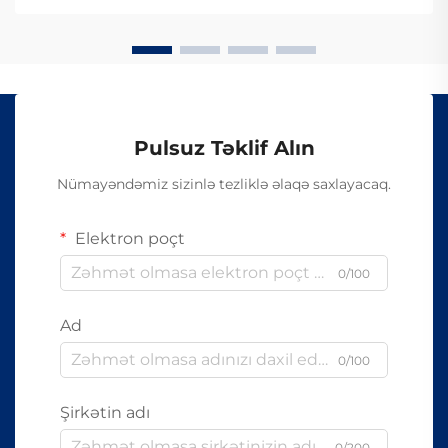
vasitəsilə məlumat ötürürlər...
Pulsuz Təklif Alın
Nümayəndəmiz sizinlə tezliklə əlaqə saxlayacaq.
Elektron poçt
0/100
Ad
0/100
Şirkətin adı
0/200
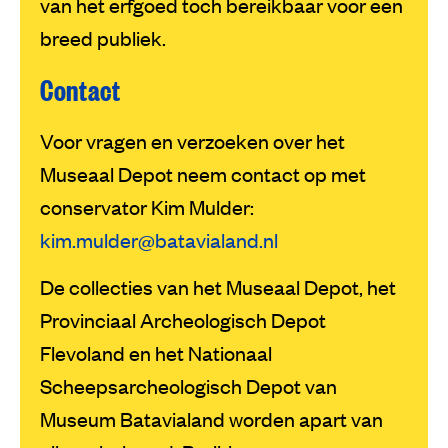
van het erfgoed toch bereikbaar voor een
breed publiek.
Contact
Voor vragen en verzoeken over het
Museaal Depot neem contact op met
conservator Kim Mulder:
kim.mulder@batavialand.nl
De collecties van het Museaal Depot, het
Provinciaal Archeologisch Depot
Flevoland en het Nationaal
Scheepsarcheologisch Depot van
Museum Batavialand worden apart van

◇ ◇ ◇ ◇ ◇ ◇ ◇

Task brief - Copy the lines from the one with "Voor vragen en verzoeken over het" through the last line of the material above, exactly as they are and with no others.

Response to the task -
Voor vragen en verzoeken over het
Museaal Depot neem contact op met
conservator Kim Mulder:
kim.mulder@batavialand.nl
De collecties van het Museaal Depot, het
Provinciaal Archeologisch Depot
Flevoland en het Nationaal
Scheepsarcheologisch Depot van
Museum Batavialand worden apart van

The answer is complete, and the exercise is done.